According to Bloomberg, companies such as SunPower Corp, Sunrun and Canadian Solar are all hiring as they gear up for an expected 29% increase in installed capacity in 2017. This increase is largely driven by falling installation costs, making panels more cost-competitive with fossil fuels.

This is expected to continue despite President Donald Trump’s pledge to boost the coal industry, and will make clean energy a reliable source of employment, The Solar Foundation report said.

Nevertheless, installation growth in the US is slowing, with the number of solar jobs forecast to increase by 10% in 2017. Some utilities are scaling back after meeting state mandates, and demand has been threatened by changes in local policies. Total photovoltaic installations this year are expected to be 10.8 gigawatts (GW), after surging 72% to 12.4 GW in 2016, according to Bloomberg New Energy Finance.

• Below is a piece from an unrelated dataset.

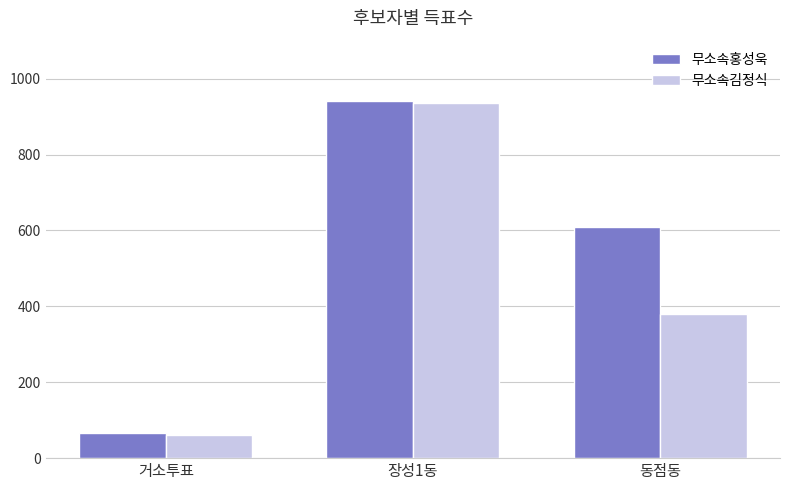

At which category is the sum across all series the highest?

장성1동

The installed base of solar capacity will climb to 105 GW by 2021, up from about 38 GW in 2017, according to Bloomberg New Energy Finance.

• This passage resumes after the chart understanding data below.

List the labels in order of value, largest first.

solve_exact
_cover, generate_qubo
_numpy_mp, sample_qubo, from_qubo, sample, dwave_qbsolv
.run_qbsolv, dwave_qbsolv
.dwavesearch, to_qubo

One element of uncertainty is whether the Trump administration will continue to support the industry - a federal tax credit worth 30% of the value of solar systems has been critical to the industry's growth.

The new president is a climate change sceptic who has expressed doubts about the role of clean energy in the US energy landscape.

But The Solar Foundation pointed out that jobs increased in 44 of 50 states, including all but one of the states that voted to elect Trump.

"The Trump administration wants jobs and the Trump administration is going to get jobs with solar," said the Solar Foundation President Andrea Luecke.

Luecke noted that the solar industry employs more people than the coal sector, which has 65,180 jobs, and the fossil fuel electric power sector, which boasts 114,351 workers, according to data published by the U.S. Department of Energy last month.

Though all 50 states have at least some solar workers, more than 100,000, or 38%, of the nation's solar jobs are in California, by far the industry's biggest state market. Solar jobs in California grew 32% last year.

Another report from the Solar Energy Industries Association and market analysis firm GTM Research published in December 2016 confirmed the positive trend, forecasting continued growth for the rest of the decade. 

The new report also assumed no major changes in the pace of wind and solar expansion over the next few years as a result of the presidential transition.

The new report found a surge in solar investment by utilities in the second half of 2016, possibly fuelled by uncertainty over the future of the federal solar investment tax credit, which was slated to terminate at the beginning of 2017.

Overall, the report predicted that more than 14 GW of solar capacity came online in 2016, an 88% increase over 2015. And it estimated that by 2020 the total should be up to 20 GW annually.

Provided there are no unexpected changes to the federal tax credit for solar, many experts predict that the industry will continue to expand, driven mainly by market forces and individual state policies.

“We do not anticipate the Trump presidency impacting negatively or positively the growth of solar,” said Tom Kimbis, interim president of the Solar Energy Industries Association. “In fact, we think that no matter who’s in the White House, the solar industry is going to continue to grow tremendously.”